─── Excerpted passage ───
When the Levite of Ephraim wanted to avenge the death of his wife, he wrote nothing to the tribes of Israel, but divided her body into twelve sections which he sent to them. At this horrible sight they rushed to arms, crying with one voice: Never has such a thing happened in Israel, from the time of our fathers' going out of Egypt, down to the present day! And the tribe of Benjamin was exterminated. In our day, this affair, recounted in court pleadings and discussions, perhaps in jest, would be dragged out until this most horrible of crimes would in the end have remained unpunished. King Saul, returning from the fields, similarly dismembered his plow oxen, thus using a similar sign to make Israel march to the aid of the city of Jabes. The Jewish prophets and the Greek lawgivers, by frequently presenting sensate objects to the people, spoke to them more effectively through these objects than they would have by means of lengthy discourse. The way the Athenaeum yields when the orator Hyperides made them acquit the courtesan Phryne, without alleging a single word in her defense, is another mute eloquence, the effects of which are not unusual in any age.

Thus one speaks more effectively to the eye than to the ear. There is no one who does not feel the truth of Horace's judgment in this regard. Clearly the most eloquent speeches are those containing the most imagery; and sounds are never more forceful than when they produce the effects of colors.

But when it is a question of stirring the heart and inflaming the passions, it is an altogether different matter. The successive impressions of discourse, which strike a redoubled blow, produce a different feeling from that of the continuous presence of the same object, which can be taken in at a single glance. Imagine someone in a painful situation that is fully known; as you watch the afflicted person, you are not likely to weep. But give him time to tell you what he feels and soon you will burst into tears. It is solely in this way that the scenes of a tragedy produce their effect.

Pantomime without discourse will leave you nearly tranquil; discourse without gestures will wring tears from you. The passions have their gestures, but they also have their accents; and these accents, which thrill us, these tones of voice that cannot fail to be heard, penetrate to the very depths of the heart, carrying there the emotions they wring from us, forcing us in spite of ourselves to feel what we hear. We conclude that while visible signs can render a more exact imitation, sounds more effectively arouse interest.
───
Tasks for this exercise
1. In the passage on signs and speech, into how many sections did the Levite of Ephraim divide his wife's body?
2. Transcribe the part of the passage on signs and speech that opens with the words containing "But when it" and closes with "produce their effect.".
Work only from the passage on signs and speech.
─── Extracted material ───
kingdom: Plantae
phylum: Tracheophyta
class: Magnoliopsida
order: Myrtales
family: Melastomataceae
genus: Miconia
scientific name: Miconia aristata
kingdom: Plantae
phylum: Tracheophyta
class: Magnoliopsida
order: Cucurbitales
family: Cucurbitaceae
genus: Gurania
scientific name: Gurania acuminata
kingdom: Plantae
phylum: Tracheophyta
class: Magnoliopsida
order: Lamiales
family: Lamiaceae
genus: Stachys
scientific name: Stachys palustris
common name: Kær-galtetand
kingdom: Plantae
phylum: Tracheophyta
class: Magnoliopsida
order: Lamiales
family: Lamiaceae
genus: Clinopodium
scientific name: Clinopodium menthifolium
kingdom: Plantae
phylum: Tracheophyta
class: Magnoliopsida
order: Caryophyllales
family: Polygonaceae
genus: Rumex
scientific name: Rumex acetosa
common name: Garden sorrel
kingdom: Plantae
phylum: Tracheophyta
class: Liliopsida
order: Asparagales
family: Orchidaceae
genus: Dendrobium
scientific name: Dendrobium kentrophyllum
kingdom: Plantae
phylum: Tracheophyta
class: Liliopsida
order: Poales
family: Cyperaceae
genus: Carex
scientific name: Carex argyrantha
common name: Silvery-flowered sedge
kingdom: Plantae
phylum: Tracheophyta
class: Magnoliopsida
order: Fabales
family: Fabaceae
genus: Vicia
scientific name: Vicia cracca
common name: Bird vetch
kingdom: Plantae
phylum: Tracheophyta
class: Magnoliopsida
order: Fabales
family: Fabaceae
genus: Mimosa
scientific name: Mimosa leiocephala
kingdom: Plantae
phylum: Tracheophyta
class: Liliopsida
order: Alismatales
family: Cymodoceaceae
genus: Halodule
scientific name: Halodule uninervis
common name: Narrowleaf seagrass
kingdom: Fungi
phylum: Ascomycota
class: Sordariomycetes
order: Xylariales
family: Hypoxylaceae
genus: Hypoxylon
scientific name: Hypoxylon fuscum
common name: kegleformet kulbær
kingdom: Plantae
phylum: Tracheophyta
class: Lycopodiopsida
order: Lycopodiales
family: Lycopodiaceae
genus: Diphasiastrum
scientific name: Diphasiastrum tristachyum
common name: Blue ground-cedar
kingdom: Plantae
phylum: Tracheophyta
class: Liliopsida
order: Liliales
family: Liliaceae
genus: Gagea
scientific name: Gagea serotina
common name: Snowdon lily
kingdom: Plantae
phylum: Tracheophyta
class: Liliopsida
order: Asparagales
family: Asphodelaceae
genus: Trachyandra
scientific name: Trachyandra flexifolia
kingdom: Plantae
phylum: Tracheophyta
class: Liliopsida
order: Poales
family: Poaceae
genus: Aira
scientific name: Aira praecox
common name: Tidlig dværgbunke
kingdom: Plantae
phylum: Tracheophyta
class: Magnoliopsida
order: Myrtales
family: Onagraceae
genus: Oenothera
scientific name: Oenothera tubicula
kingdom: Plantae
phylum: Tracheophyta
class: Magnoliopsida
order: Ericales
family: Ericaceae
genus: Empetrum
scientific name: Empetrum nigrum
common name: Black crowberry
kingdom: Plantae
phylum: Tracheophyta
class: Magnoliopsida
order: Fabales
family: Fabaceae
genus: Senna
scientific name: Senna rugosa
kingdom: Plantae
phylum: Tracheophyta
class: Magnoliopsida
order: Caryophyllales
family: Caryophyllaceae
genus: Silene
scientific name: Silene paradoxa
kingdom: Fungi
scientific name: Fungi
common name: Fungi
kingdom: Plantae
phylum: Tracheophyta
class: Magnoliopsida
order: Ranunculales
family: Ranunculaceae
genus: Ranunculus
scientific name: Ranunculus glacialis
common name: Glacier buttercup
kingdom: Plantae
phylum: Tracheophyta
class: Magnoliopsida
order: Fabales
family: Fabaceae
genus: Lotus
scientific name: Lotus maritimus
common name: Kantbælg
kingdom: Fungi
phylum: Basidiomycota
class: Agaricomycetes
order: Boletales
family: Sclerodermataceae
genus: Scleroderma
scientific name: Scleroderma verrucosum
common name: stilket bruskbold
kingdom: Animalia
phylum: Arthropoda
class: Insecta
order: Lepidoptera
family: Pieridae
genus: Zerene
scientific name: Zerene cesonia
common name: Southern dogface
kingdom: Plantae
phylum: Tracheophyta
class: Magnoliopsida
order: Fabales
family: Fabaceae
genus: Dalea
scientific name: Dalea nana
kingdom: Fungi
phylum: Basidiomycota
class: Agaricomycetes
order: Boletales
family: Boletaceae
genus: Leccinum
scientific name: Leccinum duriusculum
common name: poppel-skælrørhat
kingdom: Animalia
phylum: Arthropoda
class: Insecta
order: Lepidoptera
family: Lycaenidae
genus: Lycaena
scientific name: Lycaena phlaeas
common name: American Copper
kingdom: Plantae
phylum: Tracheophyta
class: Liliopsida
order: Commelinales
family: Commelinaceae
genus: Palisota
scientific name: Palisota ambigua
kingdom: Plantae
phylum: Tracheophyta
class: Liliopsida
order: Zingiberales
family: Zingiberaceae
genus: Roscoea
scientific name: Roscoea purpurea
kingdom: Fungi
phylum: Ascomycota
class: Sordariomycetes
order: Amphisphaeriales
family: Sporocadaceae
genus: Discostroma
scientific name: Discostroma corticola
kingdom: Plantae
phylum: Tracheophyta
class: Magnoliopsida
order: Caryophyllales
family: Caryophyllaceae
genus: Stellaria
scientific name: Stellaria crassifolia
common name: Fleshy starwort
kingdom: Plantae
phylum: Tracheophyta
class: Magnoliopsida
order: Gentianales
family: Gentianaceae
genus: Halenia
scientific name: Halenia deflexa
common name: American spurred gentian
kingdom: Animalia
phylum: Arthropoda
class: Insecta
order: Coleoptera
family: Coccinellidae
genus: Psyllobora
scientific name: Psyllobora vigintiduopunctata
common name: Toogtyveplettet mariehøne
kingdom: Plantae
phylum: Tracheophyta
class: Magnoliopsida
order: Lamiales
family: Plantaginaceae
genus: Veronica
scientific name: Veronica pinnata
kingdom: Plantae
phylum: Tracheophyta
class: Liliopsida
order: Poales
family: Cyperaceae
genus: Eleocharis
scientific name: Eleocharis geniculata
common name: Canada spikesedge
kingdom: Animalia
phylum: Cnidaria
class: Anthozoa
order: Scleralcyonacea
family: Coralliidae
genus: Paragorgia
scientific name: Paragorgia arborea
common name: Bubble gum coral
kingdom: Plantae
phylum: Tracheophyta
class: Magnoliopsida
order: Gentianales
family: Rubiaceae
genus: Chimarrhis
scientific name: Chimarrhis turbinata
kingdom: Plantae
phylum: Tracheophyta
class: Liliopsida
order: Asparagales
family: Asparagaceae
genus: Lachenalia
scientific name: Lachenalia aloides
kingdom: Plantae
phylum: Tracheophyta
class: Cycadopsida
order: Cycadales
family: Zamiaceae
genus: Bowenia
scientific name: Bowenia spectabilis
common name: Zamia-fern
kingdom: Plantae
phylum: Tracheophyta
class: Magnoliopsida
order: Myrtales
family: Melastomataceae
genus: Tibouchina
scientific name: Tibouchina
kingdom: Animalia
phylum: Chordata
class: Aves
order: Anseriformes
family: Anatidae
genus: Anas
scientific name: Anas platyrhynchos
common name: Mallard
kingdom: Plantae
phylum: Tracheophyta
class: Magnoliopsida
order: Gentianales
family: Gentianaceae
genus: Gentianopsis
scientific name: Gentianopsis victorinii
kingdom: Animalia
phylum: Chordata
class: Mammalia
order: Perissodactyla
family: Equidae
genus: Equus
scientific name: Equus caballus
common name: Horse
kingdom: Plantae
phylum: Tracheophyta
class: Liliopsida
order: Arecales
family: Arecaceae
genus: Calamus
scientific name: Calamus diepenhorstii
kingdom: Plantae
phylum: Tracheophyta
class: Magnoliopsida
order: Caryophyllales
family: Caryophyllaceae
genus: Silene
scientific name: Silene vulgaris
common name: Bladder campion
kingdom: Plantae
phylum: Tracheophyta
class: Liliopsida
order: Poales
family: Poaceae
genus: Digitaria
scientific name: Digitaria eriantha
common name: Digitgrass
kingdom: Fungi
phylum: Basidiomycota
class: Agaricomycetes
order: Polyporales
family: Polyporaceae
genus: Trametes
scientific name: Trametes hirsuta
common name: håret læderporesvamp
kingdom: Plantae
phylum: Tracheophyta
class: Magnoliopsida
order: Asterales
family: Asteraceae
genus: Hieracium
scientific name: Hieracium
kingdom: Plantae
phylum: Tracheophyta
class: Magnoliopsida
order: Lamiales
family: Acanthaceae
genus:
───
Responses by task
1. Twelve.

2.
But when it is a question of stirring the heart and inflaming the passions, it is an altogether different matter. The successive impressions of discourse, which strike a redoubled blow, produce a different feeling from that of the continuous presence of the same object, which can be taken in at a single glance. Imagine someone in a painful situation that is fully known; as you watch the afflicted person, you are not likely to weep. But give him time to tell you what he feels and soon you will burst into tears. It is solely in this way that the scenes of a tragedy produce their effect.